Mike Forrester, new executive director of the Coastal Jazz & Blues Society, which puts on the annual TD Vancouver International Jazz Festival, knows the music business from both sides of the spectrum. A former professional musician, he's aware of what artists need to have a rewarding festival experience. On the other hand, his experience in arts management – including a stint at the Toronto Symphony Orchestra (TSO) that helped get that organization off life-support 12 years ago – gives him a clear view of what's required for an arts group to stay relevant and remain solvent.

In a world of shrinking government and sponsorship spending, where consumers have many options for spending their entertainment dollar, Forrester has his work cut out for him.

“Regardless of genre, music has been devalued as a result of the Internet and all kinds of other economic pressures,” said Forrester, 56, in a telephone interview.

SHORT EXERCISE A
Summarize the passage about Mike Forrester in two sentences.
The listing has no connection to the passage.

RECORDS PROVIDED

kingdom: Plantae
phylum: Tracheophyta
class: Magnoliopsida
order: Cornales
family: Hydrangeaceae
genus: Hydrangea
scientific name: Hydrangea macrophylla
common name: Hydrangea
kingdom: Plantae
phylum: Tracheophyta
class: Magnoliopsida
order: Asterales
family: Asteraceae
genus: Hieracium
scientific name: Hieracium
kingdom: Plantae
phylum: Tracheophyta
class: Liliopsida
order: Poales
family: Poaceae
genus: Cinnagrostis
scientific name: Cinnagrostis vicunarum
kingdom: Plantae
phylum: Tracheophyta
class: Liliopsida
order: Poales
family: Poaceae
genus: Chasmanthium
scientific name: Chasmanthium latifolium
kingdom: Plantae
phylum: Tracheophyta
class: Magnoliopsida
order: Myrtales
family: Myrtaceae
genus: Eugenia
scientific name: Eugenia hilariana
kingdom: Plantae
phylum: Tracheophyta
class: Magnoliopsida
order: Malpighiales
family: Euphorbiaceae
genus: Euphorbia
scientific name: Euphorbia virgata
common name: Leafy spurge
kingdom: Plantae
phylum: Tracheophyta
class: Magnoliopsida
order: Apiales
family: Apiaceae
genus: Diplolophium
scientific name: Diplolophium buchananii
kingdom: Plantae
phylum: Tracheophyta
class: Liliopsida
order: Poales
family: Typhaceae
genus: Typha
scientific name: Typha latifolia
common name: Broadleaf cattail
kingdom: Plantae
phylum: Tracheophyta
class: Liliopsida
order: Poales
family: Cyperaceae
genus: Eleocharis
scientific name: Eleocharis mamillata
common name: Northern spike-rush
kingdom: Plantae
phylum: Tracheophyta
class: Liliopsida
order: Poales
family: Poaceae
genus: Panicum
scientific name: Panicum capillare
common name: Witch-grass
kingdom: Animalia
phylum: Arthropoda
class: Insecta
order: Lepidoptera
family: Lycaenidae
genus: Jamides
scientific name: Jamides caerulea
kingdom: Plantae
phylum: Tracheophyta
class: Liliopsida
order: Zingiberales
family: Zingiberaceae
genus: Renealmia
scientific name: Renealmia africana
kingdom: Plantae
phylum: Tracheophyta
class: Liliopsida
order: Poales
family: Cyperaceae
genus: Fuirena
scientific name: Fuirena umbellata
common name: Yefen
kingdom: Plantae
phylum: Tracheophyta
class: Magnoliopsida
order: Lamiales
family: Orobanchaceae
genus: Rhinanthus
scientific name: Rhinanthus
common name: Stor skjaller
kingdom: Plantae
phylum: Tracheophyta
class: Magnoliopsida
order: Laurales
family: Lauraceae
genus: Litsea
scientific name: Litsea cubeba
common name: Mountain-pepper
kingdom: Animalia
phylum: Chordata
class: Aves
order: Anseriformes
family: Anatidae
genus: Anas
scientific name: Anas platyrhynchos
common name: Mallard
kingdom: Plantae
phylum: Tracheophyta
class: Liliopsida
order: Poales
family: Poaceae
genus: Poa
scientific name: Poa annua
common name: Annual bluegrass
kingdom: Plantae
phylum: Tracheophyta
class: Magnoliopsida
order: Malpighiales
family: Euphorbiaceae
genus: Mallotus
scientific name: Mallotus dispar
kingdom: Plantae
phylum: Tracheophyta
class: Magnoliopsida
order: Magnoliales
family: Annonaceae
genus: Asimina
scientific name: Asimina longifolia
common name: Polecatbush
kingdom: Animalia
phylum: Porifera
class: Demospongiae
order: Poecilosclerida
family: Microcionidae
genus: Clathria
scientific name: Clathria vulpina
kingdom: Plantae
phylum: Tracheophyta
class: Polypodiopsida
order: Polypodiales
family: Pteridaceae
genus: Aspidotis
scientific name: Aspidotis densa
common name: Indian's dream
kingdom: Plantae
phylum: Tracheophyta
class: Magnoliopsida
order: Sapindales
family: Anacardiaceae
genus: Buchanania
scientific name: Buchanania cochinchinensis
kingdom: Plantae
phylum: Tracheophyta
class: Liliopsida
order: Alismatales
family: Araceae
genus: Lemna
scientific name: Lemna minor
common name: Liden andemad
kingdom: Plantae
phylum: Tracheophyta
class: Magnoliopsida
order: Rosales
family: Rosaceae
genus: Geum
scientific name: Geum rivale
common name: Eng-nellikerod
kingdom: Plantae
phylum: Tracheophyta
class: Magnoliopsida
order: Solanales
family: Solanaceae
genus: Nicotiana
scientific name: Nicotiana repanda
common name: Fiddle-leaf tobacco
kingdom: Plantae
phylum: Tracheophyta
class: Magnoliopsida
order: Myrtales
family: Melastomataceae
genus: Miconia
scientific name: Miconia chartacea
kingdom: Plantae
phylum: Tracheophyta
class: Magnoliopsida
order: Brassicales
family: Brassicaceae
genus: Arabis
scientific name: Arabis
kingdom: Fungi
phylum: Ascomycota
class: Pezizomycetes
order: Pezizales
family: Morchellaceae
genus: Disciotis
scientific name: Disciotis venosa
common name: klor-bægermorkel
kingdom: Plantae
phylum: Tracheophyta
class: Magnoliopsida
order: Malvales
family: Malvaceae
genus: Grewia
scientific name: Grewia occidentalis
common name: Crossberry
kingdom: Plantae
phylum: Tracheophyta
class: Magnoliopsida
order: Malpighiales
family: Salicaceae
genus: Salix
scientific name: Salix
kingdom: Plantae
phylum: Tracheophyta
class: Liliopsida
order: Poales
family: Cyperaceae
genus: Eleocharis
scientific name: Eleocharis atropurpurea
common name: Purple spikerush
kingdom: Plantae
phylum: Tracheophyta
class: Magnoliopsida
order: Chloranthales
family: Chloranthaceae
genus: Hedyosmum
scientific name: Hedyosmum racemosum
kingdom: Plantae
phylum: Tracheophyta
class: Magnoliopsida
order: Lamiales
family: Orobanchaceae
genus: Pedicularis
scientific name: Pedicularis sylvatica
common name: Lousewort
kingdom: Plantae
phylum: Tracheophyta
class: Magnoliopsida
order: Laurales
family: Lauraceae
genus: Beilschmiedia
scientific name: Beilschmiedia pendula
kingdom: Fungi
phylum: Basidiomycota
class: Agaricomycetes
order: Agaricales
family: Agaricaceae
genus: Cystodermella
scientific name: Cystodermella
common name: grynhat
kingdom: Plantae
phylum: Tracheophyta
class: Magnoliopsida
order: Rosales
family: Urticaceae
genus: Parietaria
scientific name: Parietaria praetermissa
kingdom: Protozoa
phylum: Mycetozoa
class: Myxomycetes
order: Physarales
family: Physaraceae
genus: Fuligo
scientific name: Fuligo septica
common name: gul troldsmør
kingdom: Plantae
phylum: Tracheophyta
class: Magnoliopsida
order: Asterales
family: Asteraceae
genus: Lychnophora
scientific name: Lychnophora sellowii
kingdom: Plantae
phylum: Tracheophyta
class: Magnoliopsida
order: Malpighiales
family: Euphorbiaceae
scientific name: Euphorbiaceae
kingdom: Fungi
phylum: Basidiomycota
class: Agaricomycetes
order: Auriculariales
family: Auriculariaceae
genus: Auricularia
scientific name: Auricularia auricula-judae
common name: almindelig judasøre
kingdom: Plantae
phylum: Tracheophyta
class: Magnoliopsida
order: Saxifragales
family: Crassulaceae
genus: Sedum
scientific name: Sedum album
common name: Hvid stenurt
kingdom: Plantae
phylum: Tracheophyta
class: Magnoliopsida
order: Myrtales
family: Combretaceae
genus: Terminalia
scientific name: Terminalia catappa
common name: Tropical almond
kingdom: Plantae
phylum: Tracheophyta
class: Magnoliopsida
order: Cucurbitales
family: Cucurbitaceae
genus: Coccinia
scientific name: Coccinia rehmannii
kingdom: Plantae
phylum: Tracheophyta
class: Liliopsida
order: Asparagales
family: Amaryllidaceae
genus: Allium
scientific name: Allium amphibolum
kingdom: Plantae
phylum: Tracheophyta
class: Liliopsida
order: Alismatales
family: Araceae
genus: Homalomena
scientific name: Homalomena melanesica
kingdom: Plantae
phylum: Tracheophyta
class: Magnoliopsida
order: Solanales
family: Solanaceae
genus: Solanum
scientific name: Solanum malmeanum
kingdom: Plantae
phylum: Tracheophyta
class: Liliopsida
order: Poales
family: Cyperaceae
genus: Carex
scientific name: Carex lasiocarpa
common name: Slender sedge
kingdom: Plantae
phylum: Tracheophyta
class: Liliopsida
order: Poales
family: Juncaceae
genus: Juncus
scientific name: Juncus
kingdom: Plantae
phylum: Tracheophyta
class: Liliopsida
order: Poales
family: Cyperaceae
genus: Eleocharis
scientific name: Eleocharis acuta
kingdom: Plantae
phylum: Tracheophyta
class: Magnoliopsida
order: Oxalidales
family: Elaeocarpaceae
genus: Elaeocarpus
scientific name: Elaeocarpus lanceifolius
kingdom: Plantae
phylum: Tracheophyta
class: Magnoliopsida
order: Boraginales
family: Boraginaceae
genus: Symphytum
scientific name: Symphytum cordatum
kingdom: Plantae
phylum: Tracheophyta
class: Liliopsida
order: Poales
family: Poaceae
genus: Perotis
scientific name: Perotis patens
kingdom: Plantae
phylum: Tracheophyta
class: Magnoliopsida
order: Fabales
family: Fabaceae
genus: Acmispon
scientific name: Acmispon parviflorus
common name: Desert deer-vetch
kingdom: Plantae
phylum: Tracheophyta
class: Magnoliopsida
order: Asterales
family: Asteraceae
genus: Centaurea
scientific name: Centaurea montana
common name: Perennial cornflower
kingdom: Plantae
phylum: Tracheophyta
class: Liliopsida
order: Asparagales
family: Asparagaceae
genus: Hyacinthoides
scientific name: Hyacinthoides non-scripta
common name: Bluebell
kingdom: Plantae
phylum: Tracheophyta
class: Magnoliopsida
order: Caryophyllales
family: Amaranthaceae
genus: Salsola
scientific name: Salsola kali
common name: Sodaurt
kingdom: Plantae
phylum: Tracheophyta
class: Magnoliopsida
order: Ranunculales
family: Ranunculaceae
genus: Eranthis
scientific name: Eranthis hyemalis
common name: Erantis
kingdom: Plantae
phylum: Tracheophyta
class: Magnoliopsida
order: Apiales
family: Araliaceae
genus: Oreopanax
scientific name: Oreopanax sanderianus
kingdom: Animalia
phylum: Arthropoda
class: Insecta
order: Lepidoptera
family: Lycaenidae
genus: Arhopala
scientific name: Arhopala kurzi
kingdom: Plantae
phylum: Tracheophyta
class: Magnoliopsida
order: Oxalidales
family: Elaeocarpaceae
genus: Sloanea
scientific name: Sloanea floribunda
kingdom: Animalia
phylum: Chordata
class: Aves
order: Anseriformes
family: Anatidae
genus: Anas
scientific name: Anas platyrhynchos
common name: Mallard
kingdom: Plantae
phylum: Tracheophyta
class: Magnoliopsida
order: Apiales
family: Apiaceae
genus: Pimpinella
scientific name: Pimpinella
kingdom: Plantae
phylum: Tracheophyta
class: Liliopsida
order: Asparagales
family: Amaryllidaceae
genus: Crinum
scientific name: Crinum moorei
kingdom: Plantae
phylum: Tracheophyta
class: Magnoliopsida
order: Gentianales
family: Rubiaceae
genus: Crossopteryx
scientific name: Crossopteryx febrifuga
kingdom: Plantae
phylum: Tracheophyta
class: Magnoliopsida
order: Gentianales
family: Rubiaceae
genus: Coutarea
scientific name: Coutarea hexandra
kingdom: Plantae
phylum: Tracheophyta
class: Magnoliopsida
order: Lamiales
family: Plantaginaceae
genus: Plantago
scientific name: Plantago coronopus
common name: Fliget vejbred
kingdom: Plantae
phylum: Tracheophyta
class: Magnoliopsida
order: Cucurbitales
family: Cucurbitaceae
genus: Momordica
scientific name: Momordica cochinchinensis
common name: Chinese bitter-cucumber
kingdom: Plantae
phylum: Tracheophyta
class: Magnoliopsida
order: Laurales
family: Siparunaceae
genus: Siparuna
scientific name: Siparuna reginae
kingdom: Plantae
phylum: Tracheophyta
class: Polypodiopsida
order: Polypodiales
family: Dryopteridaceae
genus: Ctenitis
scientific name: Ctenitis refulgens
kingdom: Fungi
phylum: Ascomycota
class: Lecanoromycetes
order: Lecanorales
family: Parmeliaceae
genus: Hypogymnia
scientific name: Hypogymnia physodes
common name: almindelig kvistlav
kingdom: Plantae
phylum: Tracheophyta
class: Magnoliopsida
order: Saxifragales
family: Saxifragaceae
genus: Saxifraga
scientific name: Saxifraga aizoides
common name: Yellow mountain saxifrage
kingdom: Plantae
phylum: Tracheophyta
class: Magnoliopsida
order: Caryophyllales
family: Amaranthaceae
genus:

SHORT EXERCISE B
Return, word for word, the lines of the listing between the line holding "scientific name: Disciotis venosa" and the line holding "family: Urticaceae", inclusive.

COMPLETE RESPONSE A
Mike Forrester, a former professional musician whose arts management experience includes a stint at the Toronto Symphony Orchestra that helped get it off life-support, is the new executive director of the Coastal Jazz & Blues Society, which puts on the annual TD Vancouver International Jazz Festival. He has his work cut out for him amid shrinking government and sponsorship spending and many entertainment options, and he says music has been devalued by the Internet and other economic pressures.

COMPLETE RESPONSE B
scientific name: Disciotis venosa
common name: klor-bægermorkel
kingdom: Plantae
phylum: Tracheophyta
class: Magnoliopsida
order: Malvales
family: Malvaceae
genus: Grewia
scientific name: Grewia occidentalis
common name: Crossberry
kingdom: Plantae
phylum: Tracheophyta
class: Magnoliopsida
order: Malpighiales
family: Salicaceae
genus: Salix
scientific name: Salix
kingdom: Plantae
phylum: Tracheophyta
class: Liliopsida
order: Poales
family: Cyperaceae
genus: Eleocharis
scientific name: Eleocharis atropurpurea
common name: Purple spikerush
kingdom: Plantae
phylum: Tracheophyta
class: Magnoliopsida
order: Chloranthales
family: Chloranthaceae
genus: Hedyosmum
scientific name: Hedyosmum racemosum
kingdom: Plantae
phylum: Tracheophyta
class: Magnoliopsida
order: Lamiales
family: Orobanchaceae
genus: Pedicularis
scientific name: Pedicularis sylvatica
common name: Lousewort
kingdom: Plantae
phylum: Tracheophyta
class: Magnoliopsida
order: Laurales
family: Lauraceae
genus: Beilschmiedia
scientific name: Beilschmiedia pendula
kingdom: Fungi
phylum: Basidiomycota
class: Agaricomycetes
order: Agaricales
family: Agaricaceae
genus: Cystodermella
scientific name: Cystodermella
common name: grynhat
kingdom: Plantae
phylum: Tracheophyta
class: Magnoliopsida
order: Rosales
family: Urticaceae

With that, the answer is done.